LOUISVILLE, Ky. (WDRB) -- Jefferson County continued its decline in confirmed COVID-19 cases for the thirteenth consecutive week, Louisville Mayor Greg Fischer announced during his weekly town hall Saturday.

Jefferson County reported 624 confirmed cases of COVID-19 for the week of April 3. It's the first time Louisville has been below 700 reported cases for a week since July 18, 2020.

Health officials reported nine new deaths in which the virus was a contributing factor this week, surpassing 1,000 deaths of Jefferson County residents since the pandemic began.

"Obviously a really sobering milestone," Fischer said. "When you think about everything that people have been through over the past 14 months or so, the death, the suffering. Everybody knows somebody that has had some type of COVID experience."

Of the active cases of COVID-19, 5.1% patients are hospitalized. Eighteen patients are in the ICU, 10 of whom are on ventilators.

In Jefferson County, progress continues to be made in vaccinating residents. A total of 444,096 doses have been distributed in Jefferson County while 37.3% of residents have received at least the first dose.

Kentucky's largest vaccination site is scheduled to open at Cardinal Stadium on April 12.

"Vaccines are now being administered to the tune of 10 to 11,000," Fischer said. "That's going to increase even more than when we started."

As more people are vaccinated, the COVID-19 cases could decrease, according to Dr. Jon Klein with University of Louisville.

"The bottom line is the more people we vaccinate, the better chance we see for that to not only be a plateau, but then to begin its decline," Klein said. 

In Indiana, residents are no longer required to wear masks in public after the state-wide mask mandated ended. Fischer admonished the removal of the mask mandate earlier this week.

During the town hall, Klein wouldn't put a timetable on when the mask mandate could be safely lifted.

"The masks will begin to come off in closed environments, the restaurants, grocery stores, retail shopping, when we reach 75 to 85% of the community has been immunized," Klein said. "If and when that shows that it has driven down the amount of virus circulating in the community, the virus literally has nowhere else to go. Then I think we can start to see some of the masks come down."

Dr. Laura Slone of Baptist Health shared information for pregnant women who could be hesitant to receive the COVID-19 vaccine.
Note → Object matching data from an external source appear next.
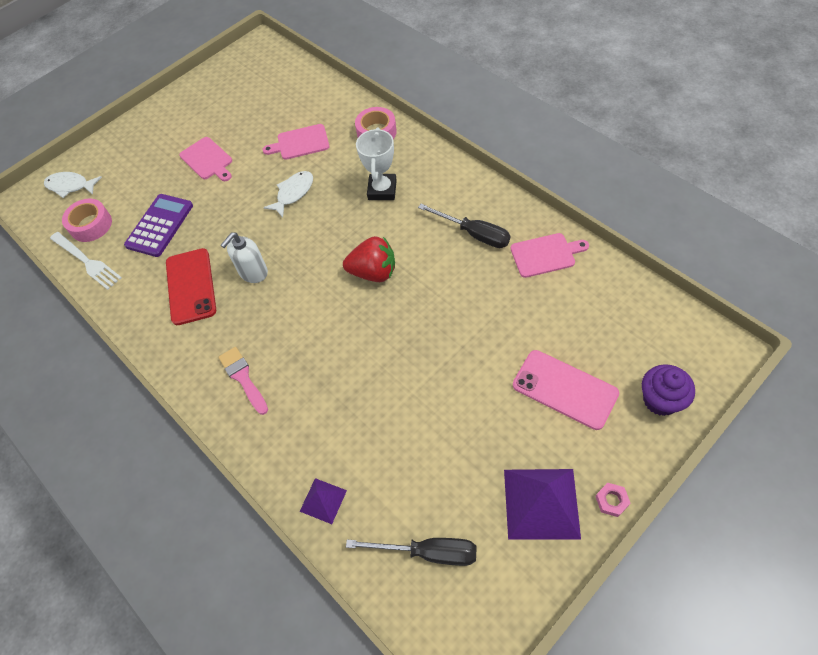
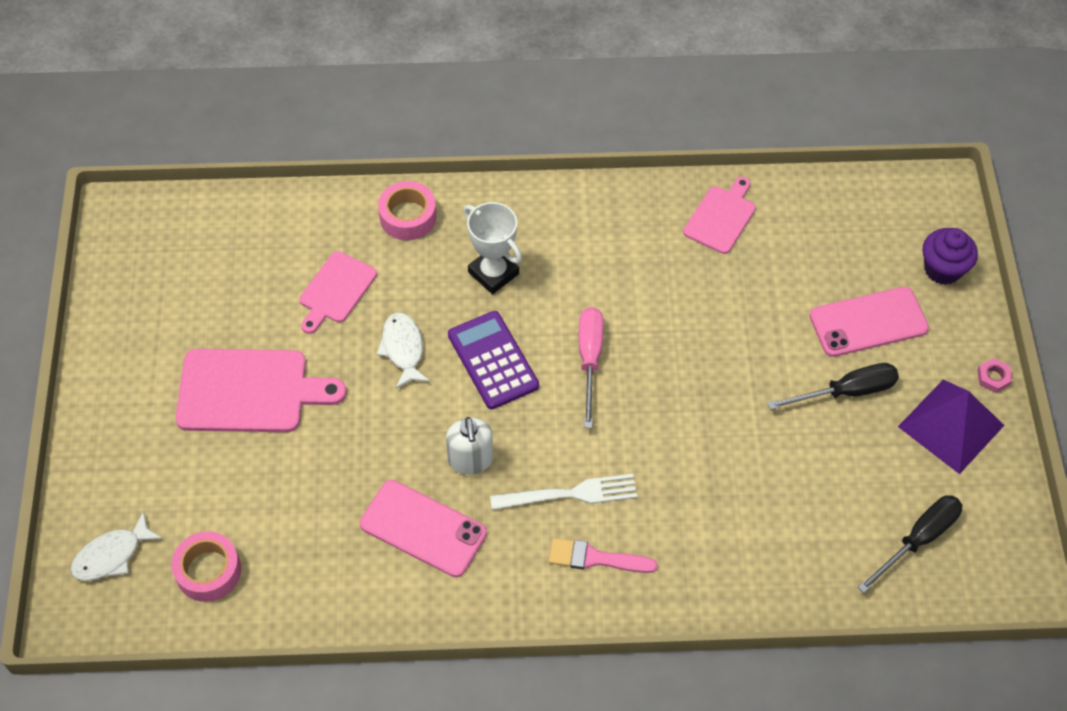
camera: 55 degrees left, 0 degrees up
white fork [50,232,122,290] -> white fork moved to [490,474,637,510]
purple calculator [124,194,193,257] -> purple calculator moved to [448,311,539,409]
red phone [166,248,216,325] -> pink phone [360,480,487,577]
pink cutting board [179,137,232,181] -> pink cutting board [175,349,347,432], size x1.66
purple pyramid [300,478,347,524] -> none
red strawberry [343,236,395,282] -> pink screwdriver [579,307,604,428]
black screwdriver [418,204,511,248] -> black screwdriver moved to [767,363,899,410]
The obstetrician-gynecologist based in Louisville said there's no scientific evidence that the vaccine causes infertility. The American College of OBGYN and Society of Maternal Fetal Medicine both recommend that vaccines not be withheld in pregnant women.

Slone said all pregnant women should be offered the vaccine.

"From what we learned over the last year, pregnant women are in that more high risk category," Slone said. "They're more likely to experience severe symptoms, and even more likely to have ICU admissions."

Pregnant women can receive the vaccine in any trimester, according to Slone.

"With some vaccines, usually there's better antibody passage from mom to baby through the placenta in the third trimester, but we don't know that yet with these vaccines," Slone said.

While Fischer shared optimism in hopes of Louisville eventually reaching herd immunity, he encouraged citizens to continue to practice social distancing and mask wearing.

"Your individual action can help us make sure we lose as few people as possible from here on out," Fischer said. "Stay focused, let's get this thing across the finish line."